GPH in the Field: Bangladesh

November 14, 2019
GPH in the Field

Dr. Jack Caravanos reflects on an eye opening spontaneous side trip to one of the largest refugee camps in Bangladesh.

When someone asks you if you'd like to visit one of the world's largest refugee camps, how can you say no? That's what happened while I was in Bangladesh recently. My usual work involves helping the NGO Pure Earth conduct scientific site assessments of toxic places (usually backyard smelters processing lead-acid batteries in a very crude way). But I've always been interested in the environmental health conditions of refugee camps so I said yes, let's go. After flying to Cox's Bazaar and then traveling 2 hours into southern Bangladesh we arrived at a remarkable city. Ukhia is one of several camps holding 77,000 of the almost one million Rohingya refugees. Located just a mile from the Myanmar border, the camp is well-coordinated, organized and not what I expected. The numerous aide agencies and the United Nations High Commissioner of Refugees have built a complete city with all possible services. Health care, dental care, mosques, football fields and teams, and of course, schools. It was clean, odorless with its own sewer treatment plant and plenty of potable water.  But of course, the Rohingya are homeless and any chance of them returning to western Myanmar (their ancestral home) is gone. The massacres continue and more and more refugees cross the Naf River escaping the genocide. There's little hope for a resolution anytime soon.  Meanwhile, people are marrying, having children and learning English (Bangla is not taught to the Rohingya people for fear of assimilation into the Bangladeshi culture). Needless to say, their presence in Bangladesh is not without controversy.

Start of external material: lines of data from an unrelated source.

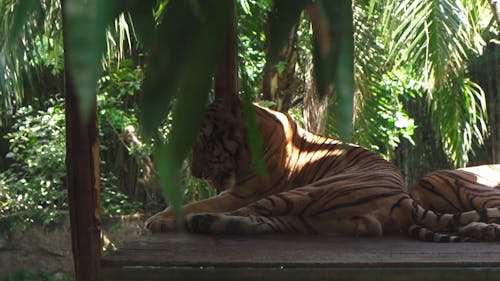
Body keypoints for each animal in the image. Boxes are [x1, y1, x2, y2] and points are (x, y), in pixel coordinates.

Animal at [145, 97, 500, 241]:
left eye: (205, 142)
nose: (195, 172)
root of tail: (401, 197)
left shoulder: (241, 192)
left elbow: (199, 201)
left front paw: (159, 219)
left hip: (304, 194)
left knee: (248, 213)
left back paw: (190, 222)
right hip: (308, 219)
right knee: (258, 222)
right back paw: (207, 224)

Showers in Rohingya Refugee Camp

Pictured: Showers in the pink structure, a concrete disk over the sewer, one solar panel on the roof of a family dwelling, and a watchtower. 


But despite the clean water, fresh food, and apparent "good life", they are not free to leave the camps and pursue life. They do not earn an income and cannot open up a business. The presidential craziness in the USA easily diverts our attention away from the plight of refugees, But they are there, by the millions. I see that clearer than ever now.


Playground in Rohingya refugee camp

Pictured: Kids playing football in the mud and girl walking by a drainage ditch.